### AUFGABE:
Schreiben Sie aus dem Textauszug die Stelle von „Chronik | Wien“ bis einschließlich „den möglichen Hintergrund.“ wortgetreu ab.

### TEXTAUSZUG:
○ ○ ○ ○ ○ ○ ○
Chronik | Wien
30.05.2018

Tödliche Schüsse auf Straße: Opfer hatte Täter angezeigt

Die 35-Jährige und der Schütze waren ein Ex-Paar. Der Mann soll der Mutter eines elfjährigen Sohnes bereits zuvor gedroht haben.

Dienstagvormittag endete das Leben der 35-jährigen Wienerin Sandra D. mitten auf der Straße im vierten Bezirk. Die Mutter eines elfjährigen Sohnes war durch mehrere Schüsse in den Kopf in der Rienößlgasse hingerichtet worden. Zeugen beobachteten danach, wie der Mann die Waffe gegen sich selbst richtete. Kurz nach der Tat war nur wenig über das Motiv bekannt. Am Mittwoch gaben Polizeirecherchen mehr Aufschluss über den möglichen Hintergrund.
○ ○ ○ ○ ○ ○ ○
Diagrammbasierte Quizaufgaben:
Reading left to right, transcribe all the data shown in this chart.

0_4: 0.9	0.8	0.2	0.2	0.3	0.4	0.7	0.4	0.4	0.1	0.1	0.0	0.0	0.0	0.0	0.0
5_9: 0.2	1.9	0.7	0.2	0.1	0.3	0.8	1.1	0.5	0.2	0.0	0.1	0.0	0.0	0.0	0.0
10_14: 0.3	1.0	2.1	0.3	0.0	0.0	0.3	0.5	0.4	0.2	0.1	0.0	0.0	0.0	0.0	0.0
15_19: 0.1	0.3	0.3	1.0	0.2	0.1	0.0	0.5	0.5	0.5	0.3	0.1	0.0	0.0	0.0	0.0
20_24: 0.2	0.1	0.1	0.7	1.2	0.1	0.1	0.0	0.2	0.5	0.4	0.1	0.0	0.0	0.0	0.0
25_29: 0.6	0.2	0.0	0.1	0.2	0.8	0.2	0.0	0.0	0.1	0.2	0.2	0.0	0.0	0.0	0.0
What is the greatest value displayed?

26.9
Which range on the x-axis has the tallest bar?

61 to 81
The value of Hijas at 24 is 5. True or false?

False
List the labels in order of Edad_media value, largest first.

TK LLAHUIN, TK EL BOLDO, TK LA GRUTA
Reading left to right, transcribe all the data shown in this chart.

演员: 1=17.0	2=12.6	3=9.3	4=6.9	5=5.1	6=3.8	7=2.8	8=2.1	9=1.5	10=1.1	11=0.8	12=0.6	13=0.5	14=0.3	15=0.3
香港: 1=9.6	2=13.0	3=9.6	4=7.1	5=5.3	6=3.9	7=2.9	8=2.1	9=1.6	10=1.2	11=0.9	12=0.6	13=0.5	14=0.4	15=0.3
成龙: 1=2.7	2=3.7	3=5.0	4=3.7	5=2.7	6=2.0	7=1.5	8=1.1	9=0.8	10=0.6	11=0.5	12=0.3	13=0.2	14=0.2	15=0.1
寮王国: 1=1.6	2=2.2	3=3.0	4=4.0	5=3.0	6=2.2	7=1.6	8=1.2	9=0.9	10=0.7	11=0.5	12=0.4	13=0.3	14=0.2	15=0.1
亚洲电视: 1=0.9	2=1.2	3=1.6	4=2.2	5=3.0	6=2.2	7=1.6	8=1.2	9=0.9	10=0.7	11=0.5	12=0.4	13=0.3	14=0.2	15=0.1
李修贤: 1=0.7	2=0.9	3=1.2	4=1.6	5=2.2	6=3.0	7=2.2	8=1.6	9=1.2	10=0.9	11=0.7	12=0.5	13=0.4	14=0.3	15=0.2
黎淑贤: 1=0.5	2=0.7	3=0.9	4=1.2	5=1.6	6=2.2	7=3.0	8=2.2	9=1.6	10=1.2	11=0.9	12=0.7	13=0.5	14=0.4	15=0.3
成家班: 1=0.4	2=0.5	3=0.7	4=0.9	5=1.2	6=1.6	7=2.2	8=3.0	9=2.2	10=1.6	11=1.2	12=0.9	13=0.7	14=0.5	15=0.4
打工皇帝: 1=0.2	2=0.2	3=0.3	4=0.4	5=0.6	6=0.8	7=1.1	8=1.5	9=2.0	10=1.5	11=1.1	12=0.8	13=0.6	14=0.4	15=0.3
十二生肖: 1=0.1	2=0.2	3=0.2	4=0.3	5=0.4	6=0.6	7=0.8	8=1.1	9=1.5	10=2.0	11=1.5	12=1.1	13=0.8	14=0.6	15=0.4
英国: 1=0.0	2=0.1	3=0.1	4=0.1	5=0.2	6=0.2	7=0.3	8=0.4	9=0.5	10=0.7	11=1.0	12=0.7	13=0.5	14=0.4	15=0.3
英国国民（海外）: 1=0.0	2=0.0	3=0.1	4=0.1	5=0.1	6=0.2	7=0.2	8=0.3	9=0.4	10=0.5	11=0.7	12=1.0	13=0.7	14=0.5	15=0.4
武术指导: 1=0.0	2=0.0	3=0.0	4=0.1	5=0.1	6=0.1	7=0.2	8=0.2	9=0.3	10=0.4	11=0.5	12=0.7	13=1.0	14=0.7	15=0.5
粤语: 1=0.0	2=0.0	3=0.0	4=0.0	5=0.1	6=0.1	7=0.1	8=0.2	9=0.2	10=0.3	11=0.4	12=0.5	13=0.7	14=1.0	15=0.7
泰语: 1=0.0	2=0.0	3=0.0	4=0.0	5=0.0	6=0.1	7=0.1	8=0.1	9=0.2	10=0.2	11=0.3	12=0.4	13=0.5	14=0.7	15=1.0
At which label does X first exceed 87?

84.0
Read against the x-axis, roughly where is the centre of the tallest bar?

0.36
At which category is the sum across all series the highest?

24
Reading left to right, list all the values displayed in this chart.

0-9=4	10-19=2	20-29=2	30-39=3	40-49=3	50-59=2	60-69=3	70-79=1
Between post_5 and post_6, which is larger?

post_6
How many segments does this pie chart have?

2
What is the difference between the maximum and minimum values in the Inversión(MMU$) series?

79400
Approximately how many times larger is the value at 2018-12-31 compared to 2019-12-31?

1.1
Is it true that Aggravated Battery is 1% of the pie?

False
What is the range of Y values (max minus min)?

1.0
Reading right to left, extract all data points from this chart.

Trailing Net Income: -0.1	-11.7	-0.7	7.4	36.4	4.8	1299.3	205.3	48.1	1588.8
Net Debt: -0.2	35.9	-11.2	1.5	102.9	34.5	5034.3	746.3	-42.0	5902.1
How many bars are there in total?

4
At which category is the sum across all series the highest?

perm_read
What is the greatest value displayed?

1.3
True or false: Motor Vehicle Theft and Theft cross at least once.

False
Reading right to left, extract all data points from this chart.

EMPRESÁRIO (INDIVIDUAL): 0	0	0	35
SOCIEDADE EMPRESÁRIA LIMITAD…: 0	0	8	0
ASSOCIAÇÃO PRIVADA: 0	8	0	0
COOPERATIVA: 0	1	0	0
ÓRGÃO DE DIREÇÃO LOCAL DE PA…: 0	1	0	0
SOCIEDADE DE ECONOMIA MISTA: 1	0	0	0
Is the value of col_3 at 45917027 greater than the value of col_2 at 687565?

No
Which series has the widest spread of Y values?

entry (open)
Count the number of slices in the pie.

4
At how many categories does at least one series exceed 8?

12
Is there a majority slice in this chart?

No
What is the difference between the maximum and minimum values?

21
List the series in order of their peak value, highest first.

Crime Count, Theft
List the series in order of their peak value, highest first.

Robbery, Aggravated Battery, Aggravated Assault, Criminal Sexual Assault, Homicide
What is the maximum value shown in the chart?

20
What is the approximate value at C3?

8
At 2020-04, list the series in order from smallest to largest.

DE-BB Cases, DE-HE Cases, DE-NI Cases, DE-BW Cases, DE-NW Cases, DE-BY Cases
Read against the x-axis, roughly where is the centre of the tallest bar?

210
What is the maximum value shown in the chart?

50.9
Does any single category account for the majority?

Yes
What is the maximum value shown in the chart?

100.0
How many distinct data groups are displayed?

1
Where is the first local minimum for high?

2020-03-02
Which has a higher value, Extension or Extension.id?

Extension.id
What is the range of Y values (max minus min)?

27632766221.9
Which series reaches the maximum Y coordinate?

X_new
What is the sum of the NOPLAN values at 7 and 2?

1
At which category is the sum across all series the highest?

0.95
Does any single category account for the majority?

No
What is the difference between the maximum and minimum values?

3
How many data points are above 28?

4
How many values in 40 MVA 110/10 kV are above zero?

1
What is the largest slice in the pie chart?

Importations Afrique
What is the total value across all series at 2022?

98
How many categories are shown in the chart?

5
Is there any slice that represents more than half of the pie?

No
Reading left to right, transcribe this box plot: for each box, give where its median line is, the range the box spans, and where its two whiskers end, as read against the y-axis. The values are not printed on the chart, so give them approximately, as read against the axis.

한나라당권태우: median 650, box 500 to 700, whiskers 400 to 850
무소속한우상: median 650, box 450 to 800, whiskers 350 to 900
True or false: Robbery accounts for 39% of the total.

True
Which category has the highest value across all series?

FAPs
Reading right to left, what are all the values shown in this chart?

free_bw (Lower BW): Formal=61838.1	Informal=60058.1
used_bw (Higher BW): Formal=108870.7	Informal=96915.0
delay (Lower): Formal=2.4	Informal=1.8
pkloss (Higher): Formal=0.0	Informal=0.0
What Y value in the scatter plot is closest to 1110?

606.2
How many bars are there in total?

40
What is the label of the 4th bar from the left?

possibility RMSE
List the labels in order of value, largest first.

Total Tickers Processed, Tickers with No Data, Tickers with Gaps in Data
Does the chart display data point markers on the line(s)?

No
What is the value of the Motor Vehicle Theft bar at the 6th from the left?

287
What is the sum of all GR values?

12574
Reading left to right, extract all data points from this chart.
○ ○ ○ ○ ○ ○ ○
### LÖSUNG:
Chronik | Wien
30.05.2018

Tödliche Schüsse auf Straße: Opfer hatte Täter angezeigt

Die 35-Jährige und der Schütze waren ein Ex-Paar. Der Mann soll der Mutter eines elfjährigen Sohnes bereits zuvor gedroht haben.

Dienstagvormittag endete das Leben der 35-jährigen Wienerin Sandra D. mitten auf der Straße im vierten Bezirk. Die Mutter eines elfjährigen Sohnes war durch mehrere Schüsse in den Kopf in der Rienößlgasse hingerichtet worden. Zeugen beobachteten danach, wie der Mann die Waffe gegen sich selbst richtete. Kurz nach der Tat war nur wenig über das Motiv bekannt. Am Mittwoch gaben Polizeirecherchen mehr Aufschluss über den möglichen Hintergrund.